Here's the training config
class TrainOptions(object):
dataroot = './training_t_full/'
dataroot_assist = ''
name = 'exp1'
crop_size = 512
gpu_ids = [0] # set to [] for CPU-only training (not tested)
gan_mode = 'ls'
continue_train = False
which_epoch = 'latest'
D_steps_per_G = 1
aspect_ratio = 1.0
batchSize = 2
beta1 = 0.0
beta2 = 0.9
cache_filelist_read = True
cache_filelist_write = True
checkpoints_dir = './checkpoints'
choose_pair = [0, 1]
coco_no_portraits = False
contain_dontcare_label = False
dataset_mode = 'train'
debug = False
display_freq = 100
display_winsize = 256
print_freq = 100
save_epoch_freq = 1
save_latest_freq = 5000
init_type = 'xavier'
init_variance = 0.02
isTrain = True
is_test = False
semantic_nc = 3
label_nc = 3
output_nc = 3
lambda_feat = 10.0
lambda_kld = 0.05
lambda_vgg = 10.0
load_from_opt_file = False
lr = 0.0002
max_dataset_size = sys.maxsize
model = 'pix2pix'
nThreads = 2
n_layers_D = 4
num_D = 2
ndf = 64
nef = 16
netD = 'multiscale'
netD_subarch = 'n_layer'
netG = 'hifacegan' # spade, lipspade
ngf = 64 # set to 48 for Titan X 12GB card
niter = 30
niter_decay = 20
no_TTUR = False
no_flip = False
no_ganFeat_loss = False
no_html = False
no_instance = True
no_pairing_check = False
no_vgg_loss = False
norm_D = 'spectralinstance'
norm_E = 'spectralinstance'
norm_G = 'spectralspadesyncbatch3x3'
num_upsampling_layers = 'normal'
optimizer = 'adam'
phase = 'train'
prd_resize = 512
preprocess_mode = 'resize_and_crop'
serial_batches = False
tf_log = False
train_phase = 3 # progressive training disabled (set initial phase to 0 to enable it)
# 20200211
#max_train_phase = 2 # default 3 (4x)
max_train_phase = 3
# training 1024*1024 is also possible, just turning this to 4 and add more layers in generator.
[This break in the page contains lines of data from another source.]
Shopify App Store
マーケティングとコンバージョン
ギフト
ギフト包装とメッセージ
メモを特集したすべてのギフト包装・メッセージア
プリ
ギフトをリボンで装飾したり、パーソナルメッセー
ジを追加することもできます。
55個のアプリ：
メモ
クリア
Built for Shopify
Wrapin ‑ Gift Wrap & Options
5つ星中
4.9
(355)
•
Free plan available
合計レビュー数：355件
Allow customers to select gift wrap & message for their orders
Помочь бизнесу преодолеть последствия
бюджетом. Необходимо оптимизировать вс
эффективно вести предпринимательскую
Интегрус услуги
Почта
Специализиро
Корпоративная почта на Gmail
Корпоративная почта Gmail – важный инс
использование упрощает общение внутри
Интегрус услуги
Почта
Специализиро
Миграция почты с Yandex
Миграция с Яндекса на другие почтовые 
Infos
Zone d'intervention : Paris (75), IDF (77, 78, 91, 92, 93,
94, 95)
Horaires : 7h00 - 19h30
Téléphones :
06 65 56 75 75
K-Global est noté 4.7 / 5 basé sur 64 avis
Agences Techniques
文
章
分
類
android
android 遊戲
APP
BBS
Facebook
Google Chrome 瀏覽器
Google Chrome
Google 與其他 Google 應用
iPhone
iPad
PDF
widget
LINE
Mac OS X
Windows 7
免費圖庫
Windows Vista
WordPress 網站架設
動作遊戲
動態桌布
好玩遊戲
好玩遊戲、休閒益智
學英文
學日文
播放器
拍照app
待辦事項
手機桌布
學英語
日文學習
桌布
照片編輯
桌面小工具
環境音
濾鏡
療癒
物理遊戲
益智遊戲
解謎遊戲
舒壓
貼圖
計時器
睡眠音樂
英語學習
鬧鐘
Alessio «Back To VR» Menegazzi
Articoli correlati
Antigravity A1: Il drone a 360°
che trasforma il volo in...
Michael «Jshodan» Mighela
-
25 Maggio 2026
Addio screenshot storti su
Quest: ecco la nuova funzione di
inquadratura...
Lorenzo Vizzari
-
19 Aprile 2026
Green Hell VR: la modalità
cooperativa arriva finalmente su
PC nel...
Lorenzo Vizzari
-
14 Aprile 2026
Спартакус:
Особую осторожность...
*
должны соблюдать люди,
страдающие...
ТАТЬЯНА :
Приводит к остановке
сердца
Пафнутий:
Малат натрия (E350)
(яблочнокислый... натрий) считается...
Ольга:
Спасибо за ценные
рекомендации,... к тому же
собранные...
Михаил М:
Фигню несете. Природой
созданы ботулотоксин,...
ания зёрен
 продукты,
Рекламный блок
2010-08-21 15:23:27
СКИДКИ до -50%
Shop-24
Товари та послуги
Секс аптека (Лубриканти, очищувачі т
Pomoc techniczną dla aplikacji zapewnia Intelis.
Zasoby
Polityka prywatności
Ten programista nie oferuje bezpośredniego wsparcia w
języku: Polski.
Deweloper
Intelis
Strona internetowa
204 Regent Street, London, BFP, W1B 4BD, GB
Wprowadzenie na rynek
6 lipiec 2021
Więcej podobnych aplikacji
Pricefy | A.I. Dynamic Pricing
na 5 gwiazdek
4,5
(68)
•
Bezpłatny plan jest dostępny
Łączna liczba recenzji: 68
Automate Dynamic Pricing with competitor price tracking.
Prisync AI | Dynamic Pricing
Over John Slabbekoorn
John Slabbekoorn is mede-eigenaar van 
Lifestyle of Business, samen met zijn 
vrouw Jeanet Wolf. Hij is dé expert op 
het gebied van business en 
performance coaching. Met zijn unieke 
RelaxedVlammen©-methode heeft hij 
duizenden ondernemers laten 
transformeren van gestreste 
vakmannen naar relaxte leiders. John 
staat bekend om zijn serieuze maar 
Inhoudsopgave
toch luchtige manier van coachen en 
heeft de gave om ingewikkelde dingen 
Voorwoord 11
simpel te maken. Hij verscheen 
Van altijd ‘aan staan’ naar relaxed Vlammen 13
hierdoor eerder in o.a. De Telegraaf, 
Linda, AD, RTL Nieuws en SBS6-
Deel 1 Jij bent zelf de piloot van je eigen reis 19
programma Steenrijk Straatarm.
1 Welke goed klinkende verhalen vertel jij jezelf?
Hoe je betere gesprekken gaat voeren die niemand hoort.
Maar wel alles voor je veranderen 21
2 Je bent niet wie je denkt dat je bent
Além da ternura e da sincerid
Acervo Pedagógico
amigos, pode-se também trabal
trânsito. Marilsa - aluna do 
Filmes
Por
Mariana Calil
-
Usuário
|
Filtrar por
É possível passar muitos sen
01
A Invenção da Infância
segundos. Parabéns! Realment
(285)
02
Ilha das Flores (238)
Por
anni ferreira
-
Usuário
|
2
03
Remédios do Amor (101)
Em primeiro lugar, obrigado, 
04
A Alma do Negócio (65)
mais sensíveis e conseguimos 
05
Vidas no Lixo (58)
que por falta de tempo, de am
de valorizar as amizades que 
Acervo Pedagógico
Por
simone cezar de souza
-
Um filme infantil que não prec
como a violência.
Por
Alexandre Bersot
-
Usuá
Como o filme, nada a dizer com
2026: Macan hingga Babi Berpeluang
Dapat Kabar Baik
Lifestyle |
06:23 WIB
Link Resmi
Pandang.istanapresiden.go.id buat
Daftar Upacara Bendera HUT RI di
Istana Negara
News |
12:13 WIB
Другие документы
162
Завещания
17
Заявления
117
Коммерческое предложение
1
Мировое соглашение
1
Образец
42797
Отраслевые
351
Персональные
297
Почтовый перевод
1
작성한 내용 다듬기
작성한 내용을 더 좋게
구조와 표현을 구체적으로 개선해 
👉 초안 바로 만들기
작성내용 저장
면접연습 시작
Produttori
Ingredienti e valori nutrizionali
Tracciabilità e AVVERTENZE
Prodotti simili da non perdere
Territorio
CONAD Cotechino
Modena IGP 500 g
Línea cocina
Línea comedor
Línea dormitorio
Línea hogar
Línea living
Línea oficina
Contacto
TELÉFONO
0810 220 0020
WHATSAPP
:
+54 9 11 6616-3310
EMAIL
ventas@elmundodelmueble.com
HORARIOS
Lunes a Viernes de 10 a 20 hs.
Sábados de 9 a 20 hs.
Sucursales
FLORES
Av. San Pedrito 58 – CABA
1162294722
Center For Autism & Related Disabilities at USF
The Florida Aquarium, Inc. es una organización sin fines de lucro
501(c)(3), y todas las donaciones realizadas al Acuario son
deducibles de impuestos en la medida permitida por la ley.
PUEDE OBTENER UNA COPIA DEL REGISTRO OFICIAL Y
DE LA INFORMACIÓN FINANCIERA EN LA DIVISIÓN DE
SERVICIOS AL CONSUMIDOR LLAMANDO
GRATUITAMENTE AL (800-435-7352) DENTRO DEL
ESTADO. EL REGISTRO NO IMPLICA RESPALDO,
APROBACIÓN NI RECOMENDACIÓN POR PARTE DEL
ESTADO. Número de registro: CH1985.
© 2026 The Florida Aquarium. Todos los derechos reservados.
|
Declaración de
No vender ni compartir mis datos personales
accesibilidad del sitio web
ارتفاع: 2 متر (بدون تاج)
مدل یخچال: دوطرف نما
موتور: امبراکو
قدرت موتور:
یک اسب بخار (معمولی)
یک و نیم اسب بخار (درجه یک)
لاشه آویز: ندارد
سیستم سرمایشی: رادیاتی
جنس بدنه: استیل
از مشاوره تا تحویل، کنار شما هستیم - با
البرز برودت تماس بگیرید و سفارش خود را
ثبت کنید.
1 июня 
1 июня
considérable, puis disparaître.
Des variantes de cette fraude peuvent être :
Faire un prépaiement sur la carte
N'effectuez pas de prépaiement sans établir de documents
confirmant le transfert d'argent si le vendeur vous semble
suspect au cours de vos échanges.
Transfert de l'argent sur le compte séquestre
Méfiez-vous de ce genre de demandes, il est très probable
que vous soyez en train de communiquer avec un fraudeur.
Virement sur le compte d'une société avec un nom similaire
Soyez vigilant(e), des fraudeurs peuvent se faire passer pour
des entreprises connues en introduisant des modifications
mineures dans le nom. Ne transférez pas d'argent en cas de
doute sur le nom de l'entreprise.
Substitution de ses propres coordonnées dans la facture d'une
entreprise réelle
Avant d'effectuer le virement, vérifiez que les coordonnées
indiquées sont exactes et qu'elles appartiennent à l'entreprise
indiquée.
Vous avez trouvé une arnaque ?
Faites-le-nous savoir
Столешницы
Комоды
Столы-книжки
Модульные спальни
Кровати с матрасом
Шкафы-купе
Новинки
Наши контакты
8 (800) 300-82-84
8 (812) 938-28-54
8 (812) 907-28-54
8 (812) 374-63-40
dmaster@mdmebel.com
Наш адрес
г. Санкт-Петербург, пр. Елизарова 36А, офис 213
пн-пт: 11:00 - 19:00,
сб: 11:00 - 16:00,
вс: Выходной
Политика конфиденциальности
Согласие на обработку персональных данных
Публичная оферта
upsample_phase_epoch_fq = 5
use_vae = False
z_dim = 256
thank you!
Have same error. Please help!
Change this parameter to 48: https://github.com/Lotayou/Face-Renovation/blob/b5f5e9e86ec8ebdebcf64d22d806085fead80b8b/options/config_hifacegan.py#L59 It controls the input channel, 48 means 48x16=768 channels. https://github.com/Lotayou/Face-Renovation/blob/b5f5e9e86ec8ebdebcf64d22d806085fead80b8b/models/networks/generator.py#L195-L206
The training will work in this case, but I don't know if the result will be good... The code seems too messy...
@kwea123 Thanks for mentioning. The code has now been reformatted and should work for both 48 and 64. https://github.com/Lotayou/Face-Renovation/blob/2e55e1563d52c6cfb2bbd98c915ae95f566f416d/models/networks/generator.py#L195-L206
Most experiments reported in the paper are trained with ngf=48
that fits on a 12GB Titan X card, and the result is already good enough to beat SOTA. The final code release is tested on a company server with 16GB P100 card, allowing training with ngf=64
. I haven't benchmarked the performance between 48 and 64 though.